**** EXTRACT PROVIDED ****
Steven Van McHone (March 23, 1970 – November 11, 2005) was a murderer executed by the U.S. state of North Carolina. He was convicted of killing his mother, Mildred Johnson Adams, and stepfather Wesley Dalton Adams Sr. on June 3, 1990 in Surry County, North Carolina.

Crime
Steven McHone's stepbrother Wesley Adams Jr. and his wife Wendy were visiting Wesley Adams Sr. and his wife, Mildred. Just after midnight on June 3, McHone was heard arguing with the couple by Wesley Jr. and Wendy, who were in bed. Mildred Adams entered their room and asked if they had moved a handgun that was in the house. They replied that they hadn't and she left and closed the door. Before Wesley Jr. could get dressed, three shots were heard. Wendy said she heard the elder Wesley tell her husband to call 9-1-1. Wesley Jr. saw his father and stepbrother wrestling and McHone was holding a handgun. Wesley Jr. managed to disarm McHone but then when he returned to the phone, the wrestling resumed and then the two headed out of sight of him, up a hallway. His father returned about a minute later saying that his stepmother was "facedown out back." McHone reappeared carrying a shotgun, raising it into a firing position. His stepfather moved towards him and attempted to grab the gun, but McHone fired, throwing Wesley Sr. with such force that he hit and knocked down Wesley Jr. McHone and Wesley Jr. struggled again, with McHone cursing Wesley Jr. and crying, asking Wesley Jr. to shoot McHone for what he had done.

The first response team arrived at the scene and found Wesley Sr. dead with a large chest wound, and Mildred Adams alive, but with a gunshot wound to the head. About 2 a.m., a deputy sheriff with the Surry County Sheriff's Department arrived and McHone was placed into a patrol car. The deputy sheriff would testify that although he smelled alcohol on McHone's breath, he did not believe that he was drunk to the point of not being aware of his actions and the consequences.

Execution
McHone was sentenced to death on March 7, 1991.

His appeals centered on the fact he was under the influence of alcohol and possibly other drugs at the time of the murders. Voluntary intoxication is a defense to a capital indictment under North Carolina state law. Also the trial counsel had failed to object to inappropriate statements of the prosecutor and unsatisfactory jury instruction.
****
_YOUR TASKS_
1. In the text on Steven Van McHone, on what date was he sentenced to death?
2. Which people besides McHone does the McHone text name?
3. Pull the passage of the McHone text from "Steven Van McHone" to "County, North Carolina.", word for word.
**** EXCERPTED DATA ****
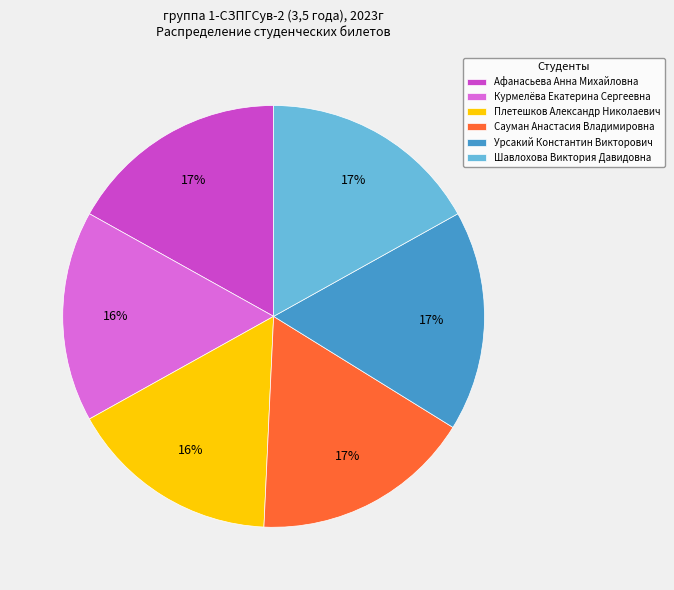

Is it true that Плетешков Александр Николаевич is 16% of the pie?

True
****
**** EXCERPTED DATA ****
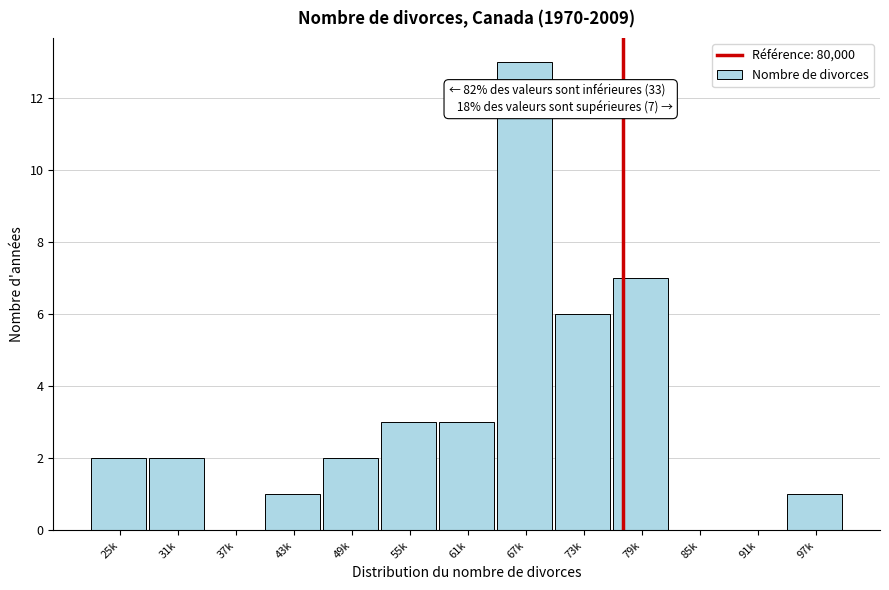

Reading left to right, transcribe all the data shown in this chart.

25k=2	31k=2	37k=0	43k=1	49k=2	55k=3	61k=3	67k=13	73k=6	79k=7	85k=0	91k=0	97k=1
****
_WRITTEN ANSWERS_
1. March 7, 1991.

2. Mildred Johnson Adams, Wesley Dalton Adams Sr., Wesley Adams Jr., and Wendy.

3.
Steven Van McHone (March 23, 1970 – November 11, 2005) was a murderer executed by the U.S. state of North Carolina. He was convicted of killing his mother, Mildred Johnson Adams, and stepfather Wesley Dalton Adams Sr. on June 3, 1990 in Surry County, North Carolina.